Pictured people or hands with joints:

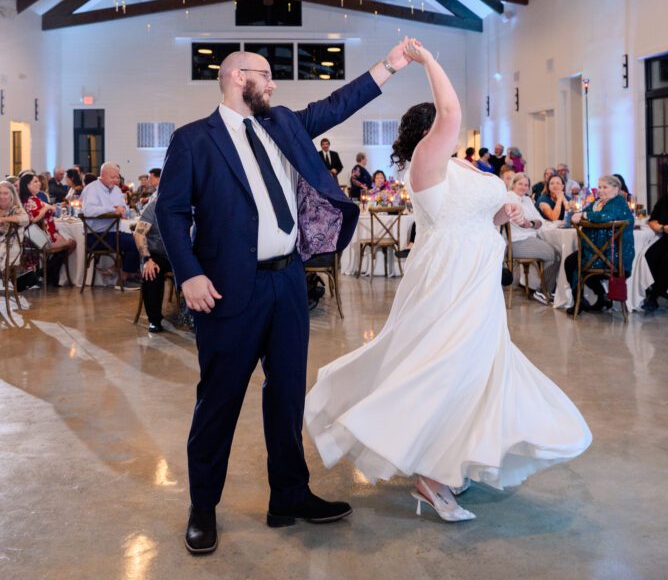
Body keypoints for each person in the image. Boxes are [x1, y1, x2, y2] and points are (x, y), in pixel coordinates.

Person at [305, 40, 591, 523]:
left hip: (479, 272)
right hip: (450, 274)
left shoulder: (460, 167)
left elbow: (477, 213)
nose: (451, 128)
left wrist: (505, 212)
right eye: (442, 124)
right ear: (430, 130)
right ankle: (432, 477)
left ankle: (448, 462)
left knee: (475, 369)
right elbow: (452, 113)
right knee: (448, 367)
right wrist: (427, 60)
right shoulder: (426, 159)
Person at [155, 40, 413, 554]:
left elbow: (338, 104)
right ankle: (203, 507)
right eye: (265, 75)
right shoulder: (193, 139)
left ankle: (289, 496)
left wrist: (389, 66)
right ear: (236, 77)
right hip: (229, 289)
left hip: (289, 281)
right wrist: (189, 274)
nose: (272, 84)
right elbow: (170, 211)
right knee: (219, 400)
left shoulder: (284, 124)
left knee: (288, 395)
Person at [565, 174, 634, 315]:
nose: (601, 190)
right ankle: (595, 297)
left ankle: (584, 300)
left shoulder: (618, 202)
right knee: (571, 261)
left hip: (614, 256)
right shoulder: (598, 203)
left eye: (605, 187)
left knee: (575, 263)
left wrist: (584, 216)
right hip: (597, 252)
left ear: (616, 189)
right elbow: (584, 212)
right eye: (600, 187)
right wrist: (582, 214)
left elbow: (605, 217)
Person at [81, 163, 140, 285]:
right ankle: (126, 277)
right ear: (102, 175)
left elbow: (124, 207)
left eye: (117, 177)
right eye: (112, 177)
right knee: (134, 242)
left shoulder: (117, 190)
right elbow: (88, 211)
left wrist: (123, 210)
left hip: (113, 233)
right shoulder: (91, 189)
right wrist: (112, 209)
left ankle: (125, 272)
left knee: (139, 238)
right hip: (96, 236)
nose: (116, 180)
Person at [507, 173, 560, 303]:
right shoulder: (509, 199)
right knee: (554, 255)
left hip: (529, 238)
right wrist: (532, 224)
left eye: (526, 185)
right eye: (520, 184)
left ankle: (547, 290)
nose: (523, 187)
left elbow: (539, 221)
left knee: (557, 252)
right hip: (516, 242)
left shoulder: (527, 200)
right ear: (513, 184)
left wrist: (532, 223)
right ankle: (543, 291)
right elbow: (522, 223)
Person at [19, 172, 77, 287]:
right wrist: (46, 208)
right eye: (35, 181)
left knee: (67, 246)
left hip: (40, 235)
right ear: (27, 185)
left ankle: (48, 275)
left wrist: (50, 207)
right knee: (72, 243)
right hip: (40, 238)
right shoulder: (30, 200)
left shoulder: (32, 199)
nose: (39, 183)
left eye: (38, 181)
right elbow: (33, 219)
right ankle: (46, 274)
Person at [132, 192, 173, 333]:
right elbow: (139, 233)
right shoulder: (154, 207)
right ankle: (154, 320)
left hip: (182, 254)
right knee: (151, 271)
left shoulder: (189, 206)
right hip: (157, 254)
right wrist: (147, 259)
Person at [643, 175, 668, 311]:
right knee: (649, 256)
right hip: (667, 238)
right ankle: (659, 289)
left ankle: (653, 297)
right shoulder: (664, 201)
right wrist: (663, 227)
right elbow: (652, 221)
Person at [0, 180, 28, 276]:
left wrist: (4, 219)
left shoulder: (16, 209)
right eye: (0, 193)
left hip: (10, 247)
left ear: (12, 195)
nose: (2, 196)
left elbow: (25, 219)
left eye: (5, 193)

=== EXERCISE DETAILS ===
Look above for the line containing "left wrist: (50, 207)" and the line containing "right hip: (667, 238)". Transcribe both, with the lines between them, exactly.

=== EXERCISE SOLUTION ===
left wrist: (50, 207)
right knee: (72, 243)
right hip: (40, 238)
right shoulder: (30, 200)
left shoulder: (32, 199)
nose: (39, 183)
left eye: (38, 181)
right elbow: (33, 219)
right ankle: (46, 274)
Person at [132, 192, 173, 333]:
right elbow: (139, 233)
right shoulder: (154, 207)
right ankle: (154, 320)
left hip: (182, 254)
right knee: (151, 271)
left shoulder: (189, 206)
right hip: (157, 254)
right wrist: (147, 259)
Person at [643, 175, 668, 311]:
right knee: (649, 256)
right hip: (667, 238)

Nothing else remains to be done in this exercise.